On to Seven Brides for Seven Brothers. This movie was made in 1948, but I only became interested in it after learning it was based on the Roman myth of the 'Rape of Sabine Women' (which the movie totally acknowledges and works into a musical number). 7B47B has, as I said, many of the same themes as Waitress, the myths and realities of marriage being the most obvious.
In this story, a backwoodsman called Adam decides he needs a wife to take care of him, as well as to keep house for his six brothers. And since this is a musical, he sings his way into town and into the heart of a kick-ass pioneer woman known as Millie. Except that he doesn’t tell her she’ll be babysitting a bevy of backwoodsmen until she’s already signed on.

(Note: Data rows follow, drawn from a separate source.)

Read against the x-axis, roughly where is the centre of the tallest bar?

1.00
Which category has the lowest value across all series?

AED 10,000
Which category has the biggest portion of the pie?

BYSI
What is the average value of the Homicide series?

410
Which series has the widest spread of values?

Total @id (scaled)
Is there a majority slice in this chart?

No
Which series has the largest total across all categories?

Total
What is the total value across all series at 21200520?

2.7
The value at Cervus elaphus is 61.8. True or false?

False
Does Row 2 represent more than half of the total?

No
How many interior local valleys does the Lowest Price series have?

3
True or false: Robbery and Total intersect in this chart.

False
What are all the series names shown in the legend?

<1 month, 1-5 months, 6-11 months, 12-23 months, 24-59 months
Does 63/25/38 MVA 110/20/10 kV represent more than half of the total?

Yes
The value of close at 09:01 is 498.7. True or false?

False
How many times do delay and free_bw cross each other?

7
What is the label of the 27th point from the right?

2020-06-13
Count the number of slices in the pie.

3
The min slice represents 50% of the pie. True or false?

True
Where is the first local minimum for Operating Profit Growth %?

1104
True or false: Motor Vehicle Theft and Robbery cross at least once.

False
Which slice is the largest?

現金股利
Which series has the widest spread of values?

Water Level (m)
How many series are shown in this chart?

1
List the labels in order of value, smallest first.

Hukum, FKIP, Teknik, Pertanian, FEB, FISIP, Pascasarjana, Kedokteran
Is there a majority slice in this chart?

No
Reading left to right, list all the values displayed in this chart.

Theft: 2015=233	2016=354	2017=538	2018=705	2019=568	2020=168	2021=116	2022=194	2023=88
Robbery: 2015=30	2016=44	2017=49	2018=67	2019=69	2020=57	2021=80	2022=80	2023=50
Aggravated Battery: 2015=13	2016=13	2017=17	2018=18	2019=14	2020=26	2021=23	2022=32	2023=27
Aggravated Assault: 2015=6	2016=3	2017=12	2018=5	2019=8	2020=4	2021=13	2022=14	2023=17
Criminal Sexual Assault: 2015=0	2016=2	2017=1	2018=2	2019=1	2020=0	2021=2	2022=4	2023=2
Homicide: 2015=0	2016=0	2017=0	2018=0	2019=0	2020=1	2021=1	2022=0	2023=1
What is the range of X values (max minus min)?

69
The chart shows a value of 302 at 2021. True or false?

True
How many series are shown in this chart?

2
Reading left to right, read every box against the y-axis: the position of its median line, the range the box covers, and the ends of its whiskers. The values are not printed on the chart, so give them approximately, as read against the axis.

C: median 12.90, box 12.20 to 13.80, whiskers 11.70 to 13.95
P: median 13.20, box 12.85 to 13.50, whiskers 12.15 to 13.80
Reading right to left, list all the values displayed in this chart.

Now, if this were Waitress, Millie would just endure her existence and perhaps bake a pie or two. Millie ain’t no waitress, however, and she’s got a superpower way tougher than pie-bakin’. She can sing. Millie uses the power of song and 1940’s choreography to whip Adam and his brothers into shape, metaphorically whittling them into men any musical miss would want to date. And they soon find their prospective brides at barn-raising dance – which entails a dance-off with the prospectives’ current boyfriends, natch.
Things develop from there. Oh, it’s glorious, in all the ways that Waitress was not. Characters seize their emotions and act on them, consequences be damned. Feeling blue? Why not express your frustration with a soulful ditty accented by axes for dance props? Of course!
Eventually, the Rape of Sabine Women bit of the tale kicks in, and the sheer ridiculousness of the enterprise makes it wonderful. So clichéd, yet so weird that you can’t take your eyes off it. It’s here, too, that the real difference between the musical-movie world and waitress-world becomes obvious. Everyone in 7B47B is a generally goodhearted person who wants to make others happy and feels an obligation to do the right thing. The people in Waitress don’t. While they aren’t evil, per se, they are the proverbial good men who allow evil to flourish, which is perhaps what makes them so disappointing. Sure, Waitress ostensibly takes place in the real world, unlike 7B47B. But that begs the question of why a “real world” movie relies so heavily on the pure fantasy of motherhood as a cure to all ills.
The bottom line is actually this. 7B47B is just a better movie. There, I said it. While both films claim to be comedies with a certain amount of magic (music, pies), only one can back up its claims. 1948, here I come.